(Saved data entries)
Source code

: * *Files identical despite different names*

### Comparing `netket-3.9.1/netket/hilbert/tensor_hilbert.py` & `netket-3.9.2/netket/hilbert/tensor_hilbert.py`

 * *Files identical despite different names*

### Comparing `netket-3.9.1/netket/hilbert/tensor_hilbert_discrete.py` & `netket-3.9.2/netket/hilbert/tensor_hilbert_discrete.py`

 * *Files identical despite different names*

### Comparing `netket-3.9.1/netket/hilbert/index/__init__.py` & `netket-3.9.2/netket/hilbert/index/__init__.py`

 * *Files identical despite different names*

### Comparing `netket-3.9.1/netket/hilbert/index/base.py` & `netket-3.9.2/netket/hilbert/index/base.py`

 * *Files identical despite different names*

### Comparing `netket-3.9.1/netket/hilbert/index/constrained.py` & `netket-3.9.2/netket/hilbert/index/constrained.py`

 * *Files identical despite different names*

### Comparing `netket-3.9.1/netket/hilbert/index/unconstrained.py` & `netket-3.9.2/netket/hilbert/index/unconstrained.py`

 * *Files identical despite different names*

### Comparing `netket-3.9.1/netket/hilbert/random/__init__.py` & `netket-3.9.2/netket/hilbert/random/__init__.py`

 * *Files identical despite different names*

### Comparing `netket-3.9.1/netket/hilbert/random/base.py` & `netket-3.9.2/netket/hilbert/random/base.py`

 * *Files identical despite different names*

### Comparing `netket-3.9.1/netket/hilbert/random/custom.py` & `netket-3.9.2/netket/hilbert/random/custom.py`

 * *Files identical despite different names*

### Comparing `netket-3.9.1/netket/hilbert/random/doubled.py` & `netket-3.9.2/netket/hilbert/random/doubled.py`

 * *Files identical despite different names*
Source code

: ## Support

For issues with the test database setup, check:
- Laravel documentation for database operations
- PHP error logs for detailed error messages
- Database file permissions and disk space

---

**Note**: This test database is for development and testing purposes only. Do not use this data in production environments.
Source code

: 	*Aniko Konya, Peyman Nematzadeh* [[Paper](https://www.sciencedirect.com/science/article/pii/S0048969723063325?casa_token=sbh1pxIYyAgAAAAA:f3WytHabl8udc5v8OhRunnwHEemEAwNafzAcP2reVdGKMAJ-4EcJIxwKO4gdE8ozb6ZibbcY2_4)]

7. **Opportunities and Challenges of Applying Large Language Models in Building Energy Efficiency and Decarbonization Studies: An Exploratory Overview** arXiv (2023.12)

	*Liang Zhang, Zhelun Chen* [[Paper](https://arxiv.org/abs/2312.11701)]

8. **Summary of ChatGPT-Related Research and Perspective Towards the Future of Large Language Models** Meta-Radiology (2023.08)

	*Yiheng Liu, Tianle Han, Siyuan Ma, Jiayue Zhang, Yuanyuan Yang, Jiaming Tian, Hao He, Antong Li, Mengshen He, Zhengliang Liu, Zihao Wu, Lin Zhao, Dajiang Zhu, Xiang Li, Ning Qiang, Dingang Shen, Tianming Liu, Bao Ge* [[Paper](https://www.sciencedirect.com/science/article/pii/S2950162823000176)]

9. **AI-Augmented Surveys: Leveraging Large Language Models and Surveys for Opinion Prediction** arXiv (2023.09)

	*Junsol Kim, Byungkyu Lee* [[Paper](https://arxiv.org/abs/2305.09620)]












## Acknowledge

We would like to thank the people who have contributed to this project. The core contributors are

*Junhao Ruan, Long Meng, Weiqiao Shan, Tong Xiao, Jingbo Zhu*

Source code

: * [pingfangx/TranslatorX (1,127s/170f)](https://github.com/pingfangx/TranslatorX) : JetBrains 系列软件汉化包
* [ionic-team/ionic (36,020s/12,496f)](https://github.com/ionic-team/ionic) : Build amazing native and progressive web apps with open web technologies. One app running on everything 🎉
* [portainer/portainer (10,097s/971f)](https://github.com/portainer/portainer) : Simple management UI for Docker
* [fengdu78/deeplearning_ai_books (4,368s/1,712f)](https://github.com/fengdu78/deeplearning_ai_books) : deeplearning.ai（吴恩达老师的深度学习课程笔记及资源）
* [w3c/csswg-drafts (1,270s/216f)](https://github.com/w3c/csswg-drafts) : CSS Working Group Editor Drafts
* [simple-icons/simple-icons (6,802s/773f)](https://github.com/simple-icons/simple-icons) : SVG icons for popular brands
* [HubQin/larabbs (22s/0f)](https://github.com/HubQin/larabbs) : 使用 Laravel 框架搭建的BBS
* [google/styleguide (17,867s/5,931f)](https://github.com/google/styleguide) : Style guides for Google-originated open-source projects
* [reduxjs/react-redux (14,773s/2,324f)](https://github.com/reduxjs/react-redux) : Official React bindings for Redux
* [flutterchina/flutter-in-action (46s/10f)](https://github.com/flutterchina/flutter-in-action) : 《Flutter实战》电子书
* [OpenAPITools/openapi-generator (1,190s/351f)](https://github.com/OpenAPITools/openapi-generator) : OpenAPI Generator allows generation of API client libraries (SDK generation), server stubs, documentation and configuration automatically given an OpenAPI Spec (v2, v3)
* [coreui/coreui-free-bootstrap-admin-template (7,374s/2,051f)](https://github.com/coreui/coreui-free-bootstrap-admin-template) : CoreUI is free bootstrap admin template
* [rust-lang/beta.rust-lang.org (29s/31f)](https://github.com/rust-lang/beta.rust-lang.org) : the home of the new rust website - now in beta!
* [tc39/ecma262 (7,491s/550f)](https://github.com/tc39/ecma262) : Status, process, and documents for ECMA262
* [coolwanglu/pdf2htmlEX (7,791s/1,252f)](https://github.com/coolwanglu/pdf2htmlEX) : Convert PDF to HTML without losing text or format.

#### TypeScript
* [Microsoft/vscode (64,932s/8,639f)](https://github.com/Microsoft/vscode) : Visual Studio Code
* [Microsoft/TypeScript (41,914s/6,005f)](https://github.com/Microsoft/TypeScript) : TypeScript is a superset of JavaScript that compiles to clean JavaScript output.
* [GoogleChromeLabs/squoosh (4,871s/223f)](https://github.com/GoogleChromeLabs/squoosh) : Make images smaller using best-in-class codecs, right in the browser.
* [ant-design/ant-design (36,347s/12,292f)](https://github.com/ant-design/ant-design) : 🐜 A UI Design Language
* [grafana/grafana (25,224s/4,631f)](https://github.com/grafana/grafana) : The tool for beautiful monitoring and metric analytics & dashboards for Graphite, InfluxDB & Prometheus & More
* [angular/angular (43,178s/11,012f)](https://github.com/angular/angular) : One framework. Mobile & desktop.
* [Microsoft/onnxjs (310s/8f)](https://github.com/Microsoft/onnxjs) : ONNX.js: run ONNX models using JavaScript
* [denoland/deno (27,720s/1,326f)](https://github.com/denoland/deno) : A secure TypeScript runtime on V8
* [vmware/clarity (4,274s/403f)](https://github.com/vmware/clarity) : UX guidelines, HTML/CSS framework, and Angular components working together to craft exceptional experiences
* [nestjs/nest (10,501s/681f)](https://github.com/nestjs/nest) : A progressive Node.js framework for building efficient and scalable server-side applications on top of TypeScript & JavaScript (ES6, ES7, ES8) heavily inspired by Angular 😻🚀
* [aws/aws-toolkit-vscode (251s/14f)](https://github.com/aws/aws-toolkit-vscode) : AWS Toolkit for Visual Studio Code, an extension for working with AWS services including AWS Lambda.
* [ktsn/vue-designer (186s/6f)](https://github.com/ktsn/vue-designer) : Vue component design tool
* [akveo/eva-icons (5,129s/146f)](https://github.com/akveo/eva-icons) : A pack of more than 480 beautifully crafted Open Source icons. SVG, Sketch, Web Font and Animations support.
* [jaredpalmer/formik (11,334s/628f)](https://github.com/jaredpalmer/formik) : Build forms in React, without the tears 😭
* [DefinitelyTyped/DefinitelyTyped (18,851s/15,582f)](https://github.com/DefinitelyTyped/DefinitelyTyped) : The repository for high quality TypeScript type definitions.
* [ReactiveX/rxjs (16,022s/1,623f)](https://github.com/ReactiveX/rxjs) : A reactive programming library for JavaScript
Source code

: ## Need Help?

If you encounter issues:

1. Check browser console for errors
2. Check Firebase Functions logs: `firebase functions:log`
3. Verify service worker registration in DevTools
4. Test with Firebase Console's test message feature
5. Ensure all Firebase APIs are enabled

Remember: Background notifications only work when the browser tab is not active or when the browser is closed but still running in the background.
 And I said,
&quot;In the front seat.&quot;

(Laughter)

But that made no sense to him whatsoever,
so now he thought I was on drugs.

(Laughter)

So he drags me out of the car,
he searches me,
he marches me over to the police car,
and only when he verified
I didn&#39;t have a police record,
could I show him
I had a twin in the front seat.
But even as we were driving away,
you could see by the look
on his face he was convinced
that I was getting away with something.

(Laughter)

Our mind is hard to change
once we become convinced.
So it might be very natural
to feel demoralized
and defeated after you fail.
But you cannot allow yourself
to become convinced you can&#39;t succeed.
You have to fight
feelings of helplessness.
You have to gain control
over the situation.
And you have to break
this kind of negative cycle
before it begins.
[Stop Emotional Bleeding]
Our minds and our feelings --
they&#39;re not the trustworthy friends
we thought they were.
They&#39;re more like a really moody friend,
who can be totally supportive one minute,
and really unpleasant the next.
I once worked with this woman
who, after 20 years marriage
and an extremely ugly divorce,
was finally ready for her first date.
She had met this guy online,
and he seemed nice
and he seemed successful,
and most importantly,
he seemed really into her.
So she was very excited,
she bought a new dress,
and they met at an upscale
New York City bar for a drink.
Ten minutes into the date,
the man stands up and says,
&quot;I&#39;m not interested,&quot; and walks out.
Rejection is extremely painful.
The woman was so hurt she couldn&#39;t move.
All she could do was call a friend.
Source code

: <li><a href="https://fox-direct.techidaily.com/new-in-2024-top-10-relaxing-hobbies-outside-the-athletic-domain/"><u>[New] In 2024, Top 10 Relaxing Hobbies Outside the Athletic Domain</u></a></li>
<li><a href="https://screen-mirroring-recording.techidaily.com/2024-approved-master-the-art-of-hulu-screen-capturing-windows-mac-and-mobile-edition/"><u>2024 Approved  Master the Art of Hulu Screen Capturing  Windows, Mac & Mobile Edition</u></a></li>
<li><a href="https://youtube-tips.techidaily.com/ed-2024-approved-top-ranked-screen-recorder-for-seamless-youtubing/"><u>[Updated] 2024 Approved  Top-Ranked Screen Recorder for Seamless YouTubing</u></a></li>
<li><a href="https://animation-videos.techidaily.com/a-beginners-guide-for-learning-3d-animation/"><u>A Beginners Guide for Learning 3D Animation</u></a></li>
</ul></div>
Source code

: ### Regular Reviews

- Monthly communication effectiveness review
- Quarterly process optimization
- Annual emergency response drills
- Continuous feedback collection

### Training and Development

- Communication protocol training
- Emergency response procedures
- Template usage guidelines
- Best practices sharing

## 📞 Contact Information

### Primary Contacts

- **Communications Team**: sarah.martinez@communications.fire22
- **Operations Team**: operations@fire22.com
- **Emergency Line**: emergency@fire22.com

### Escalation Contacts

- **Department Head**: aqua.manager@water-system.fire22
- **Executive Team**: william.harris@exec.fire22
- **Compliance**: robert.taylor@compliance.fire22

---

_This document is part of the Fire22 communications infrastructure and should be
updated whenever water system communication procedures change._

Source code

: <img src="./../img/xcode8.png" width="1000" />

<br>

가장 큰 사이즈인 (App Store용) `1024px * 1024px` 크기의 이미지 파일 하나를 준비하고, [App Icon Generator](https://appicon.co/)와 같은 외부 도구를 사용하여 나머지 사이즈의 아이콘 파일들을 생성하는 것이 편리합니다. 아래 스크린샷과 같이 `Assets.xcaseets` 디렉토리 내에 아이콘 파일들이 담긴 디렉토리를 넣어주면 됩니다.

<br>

**Work item:** Look through the records above and report how many lines hold the word "seemed", giving only the number.

**Answer box:** 3